I've tried many options to import a text file with this format:
headerline
headerline
headerline
[DD/MM/YY - HH:MM:SS:MS] 00975 026.98 -0000.6 -0000.5 N2
[DD/MM/YY - HH:MM:SS:MS] 00975 026.98 -0000.6 -0000.5 N2
[DD/MM/YY - HH:MM:SS:MS] 00974 026.98 -0000.6 -0000.5 N2 ...
The target is to create a 2D array that contains each value from a line as an individual element, with the lines arranged as rows.
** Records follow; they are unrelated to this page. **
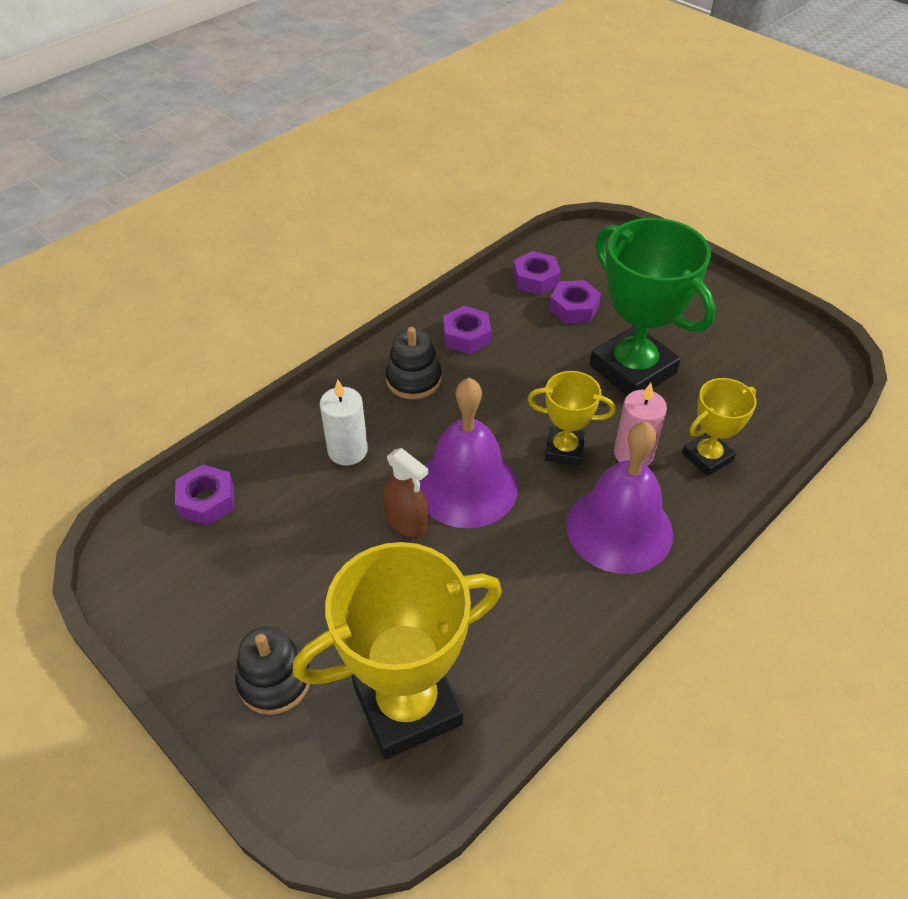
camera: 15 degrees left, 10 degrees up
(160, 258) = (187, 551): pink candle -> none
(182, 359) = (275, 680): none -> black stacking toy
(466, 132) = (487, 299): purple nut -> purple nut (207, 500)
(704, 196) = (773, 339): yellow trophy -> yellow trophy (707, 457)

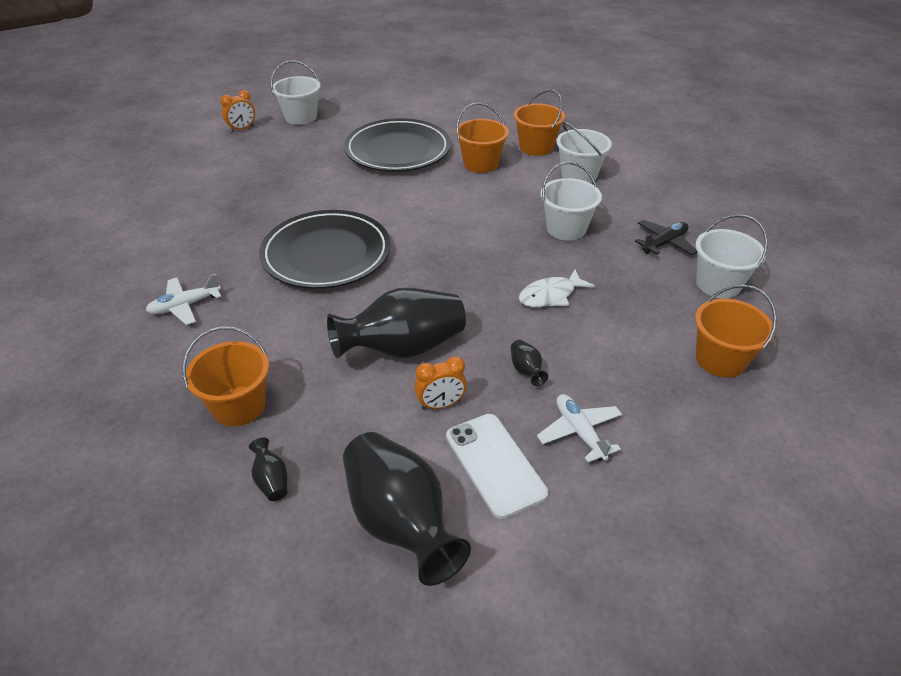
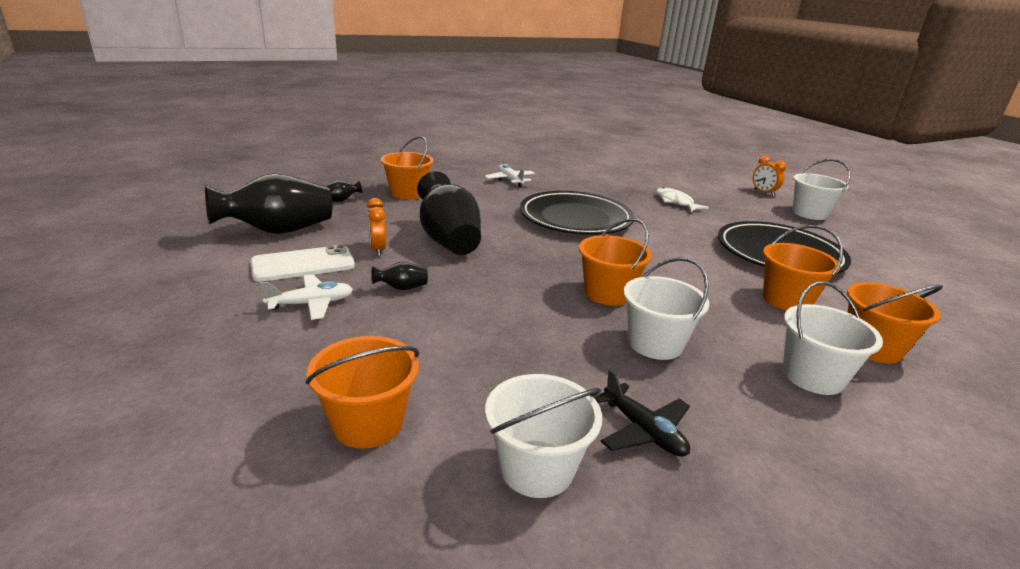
camera: 90 degrees right, 15 degrees down
(497, 244) = (607, 293): none -> orange bucket
(550, 295) = (514, 315): white fish -> white fish (675, 202)

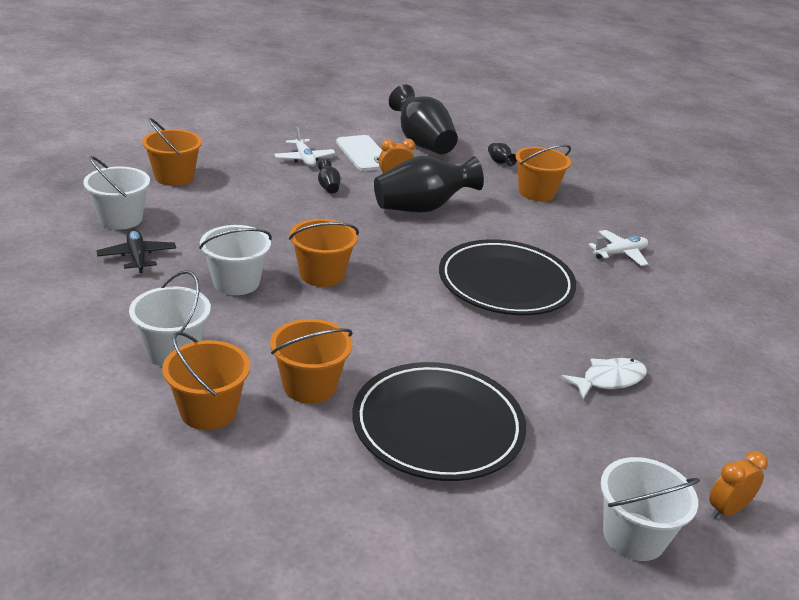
camera: 90 degrees right, 5 degrees up
(643, 431) = (137, 257): black plane -> black plane turned 105 degrees clockwise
So far, I only managed to get one entire line as an element in the array using numpy.genfromtxt:
data = numpy.genfromtxt("test.txt", skip_header=3, delimiter=" ")
Any help is much appreciated!
CodePudding user response:
1- For a simple and Pythonic way you can do the following:
# Start reading the entire file using readlines() method.
with open('test.txt') as my_file:
my_array = my_file.readlines()
# After that skip empty lines iterating over my_rray:
my_array = [l.split(" ") for l in my_array if l != "\n"]
# Finally create a numpy array from your python list:
data = np.asarray(my_array)
2- On the other hand, you can use genfromtxt
method for a more elegant solution and solve it in one line:
data = numpy.genfromtxt('test.txt', dtype=str, delimiter=" ")
Note that:
- I'm telling numpy to treat values as strings
- Numpy automatically filter empty rows in your file
More info about genfromtxt here
Result for your first two lines should be looks similar to the following:
array([['[DD/MM/YY', '-', 'HH:MM:SS:MS]', ' 00975', ' 026.98', '-0000.6',
'-0000.5', 'N2\n'],
['[DD/MM/YY', '-', 'HH:MM:SS:MS]', ' 00975', ' 026.98', '-0000.6',
'-0000.5', 'N2\n']], dtype='<U12')
I hope I have understood well what you want to do and that my answer would be useful!